The most common hereditary cause of microscopic haematuria is the presence of pathogenic variants in the COL4A3, COL4A4, or COL4A5 genes encoding type IV collagen.

The autosomal dominant inheritance of pathogenic COL4A1 variants has been recognised as a monogenic cause of ultrastructural basement membrane defects with widespread manifestations, including renal involvement.1,2

We report 3 cases of pathogenic COL4A1 variants in paediatric patients:

Clinical case 1: Girl aged 3 years with a history of intrauterine growth restriction with diagnoses of microcephaly, symptomatic epilepsy and cerebral palsy. Magnetic resonance imaging (MRI) revealed periventricular calcifications and anterior segment dysgenesis, compatible with Axenfeld-Rieger syndrome. There was persistent microhaematuria in the urine sediment, with no other markers of renal failure, and an incidental finding of left grade I/IV hydronephrosis in the abdominal ultrasound scan. The patient had no history of urinary tract infection (UTI). Whole-exome sequencing (WES) identified a de novo heterozygous missense gene variant in exon 11 of the COL4A1 gene, c.634 G > C; p.(Gly212Arg). This variant had not been described in the general population or in affected patients, but due to its de novo nature and its impact on an amino acid crucial to the structural integrity of collagen, we considered it to be pathogenic.

Clinical case 2: Boy aged 12 years with previous diagnosis of occipital encephalocoele (treated with a ventriculoperitoneal shunt), Arnold-Chiari malformation type 1, mild psychomotor retardation, microcornea and congenital cataract with bilateral optic atrophy. At age 10 years, he presented with macroscopic haematuria with persistent microhaematuria in absence of proteinuria with normal findings in the abdominal ultrasound. Whole-exome sequencing identified a de novo heterozygous variant in COL4A1, c.3244 G > A; p.(G1082R), considered pathogenic.

Clinical case 3: Girl with a history of intrauterine growth restriction, microcephaly, encephalopathy, severe psychomotor retardation and marked absence of white matter myelination on MRI. The ophthalmological findings included nystagmus, strabismus, and microphthalmia. At age 10 years, she developed chronic kidney disease, arterial hypertension, proteinuria and hyperuricaemia, which were treated conservatively. There was no associated microhaematuria at any point in the course of disease. The relevant family history included parental consanguinity and psychomotor retardation in a sister. Whole-exome sequencing identified a homozygous COL4A1 variant, c.1366 G > A; p.(Glu456Lys), which is considered pathogenic. The patient died of respiratory failure at age 15.

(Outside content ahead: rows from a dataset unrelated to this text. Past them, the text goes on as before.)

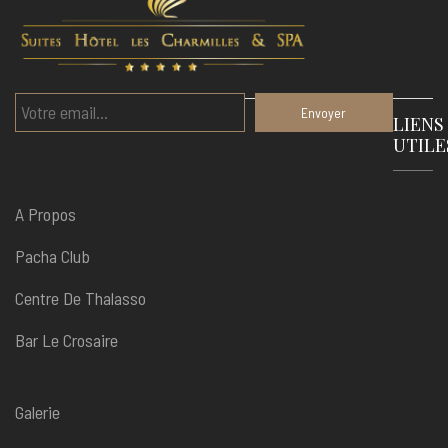
LIENS
UTILE
A Propos
Pacha Club
Centre De Thalasso
Bar Le Crosaire
Galerie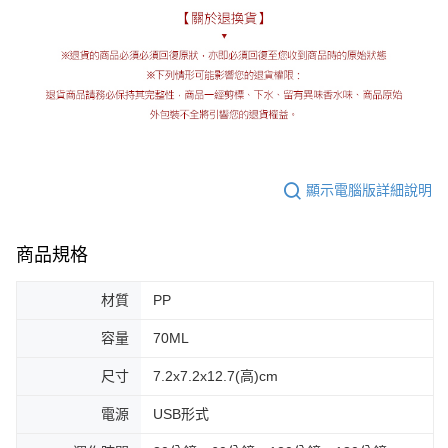
顯示電腦版詳細說明
商品規格
材質
PP
容量
70ML
尺寸
7.2x7.2x12.7(高)cm
電源
USB形式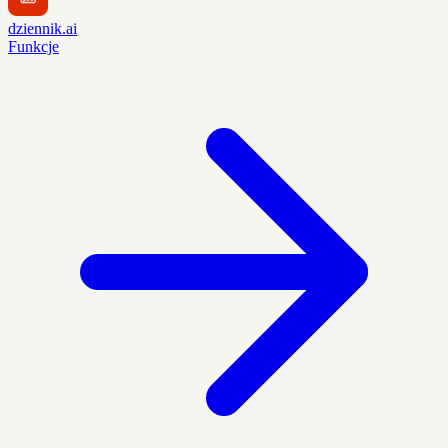
dziennik.ai
Funkcje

Based on the clinical presentation of the 3 patients, renal manifestations should be considered a part of the broader clinical spectrum associated with pathogenic COL4A1 variants.1,3 While these variants were initially recognised as causing small vessel disease and other neurological disorders, it is now evident that they can also affect the eyes and the kidneys.1,4

From a nephrourological perspective, pathogenic COL4A1 variants are primarily associated with microhaematuria. COL4A1 encodes the proα1(IV) chain of type IV collagen, a key component of basement membranes in various tissues including vascular endothelia.2,4 Recent studies have identified pathogenic heterozygous COL4A1 variants as a potential new autosomal dominant cause of congenital anomalies of the kidney and urinary tract (CAKUT), primarily due to non-glycine substitutions, with vesicoureteral reflux as the predominant manifestation.5

Persistent microhaematuria, which is the most common renal manifestation described in the literature, occurred in 2 of our 3 patients. Hydronephrosis, a component of CAKUT, was identified in only 1 patient, although a voiding cystourethrogram was not performed due to the absence of UTI and the low grade of hydronephrosis. Other clinical manifestations of renal kidney involvement, such as renal cysts, have been described frequently,1,4 but were not present in any of our patients.

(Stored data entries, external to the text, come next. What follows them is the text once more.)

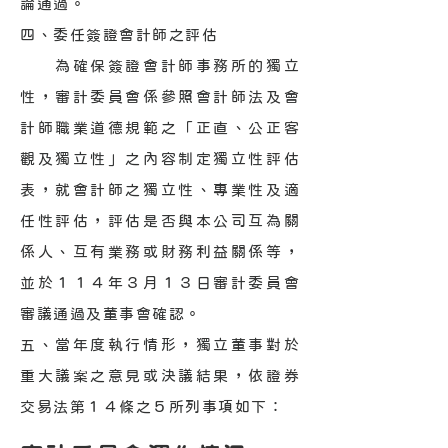
論通過。
四、委任簽證會計師之評估
為確保簽證會計師事務所的獨立
性，審計委員會係參照會計師法及會
計師職業道德規範之「正直、公正客
觀及獨立性」之內容制定獨立性評估
表，就會計師之獨立性、專業性及適
任性評估，評估是否與本公司互為關
係人、互有業務或財務利益關係等，
並於１１４年３月１３日審計委員會
審議通過及董事會確認。
五、當年度執行情形，獨立董事對於
重大議案之意見或決議結果，依證券
交易法第１４條之５所列事項如下：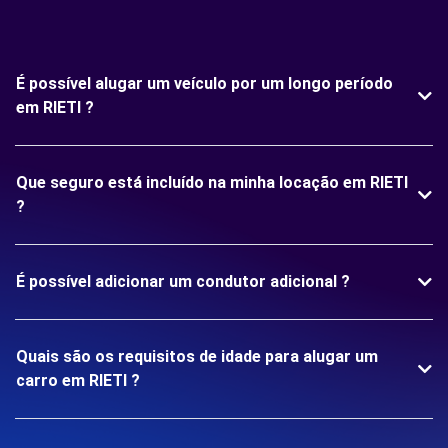
É possível alugar um veículo por um longo período
em RIETI ?
Que seguro está incluído na minha locação em RIETI
?
É possível adicionar um condutor adicional ?
Quais são os requisitos de idade para alugar um
carro em RIETI ?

In this case series, the observed neurologic and ophthalmological manifestations were consistent with the previous literature. The ophthalmological manifestations include congenital cataracts, retinal arterial tortuosity and Axenfeld-Rieger-type anterior chamber abnormalities.2–4 The neurologic manifestations include antenatal or perinatal cerebral haemorrhage, encephaloclastic lesions secondary to haemorrhagic venous infarction, porencephaly, and epilepsy.3,4,6

We report 3 cases of pathogenic COL4A1 variants associated with renal manifestations. Based on these findings, we recommend screening for renal involvement, especially glomerular disease and CAKUT, in patients with COL4A1 changes. Additionally, we suggest considering this condition in patients with persistent microhaematuria.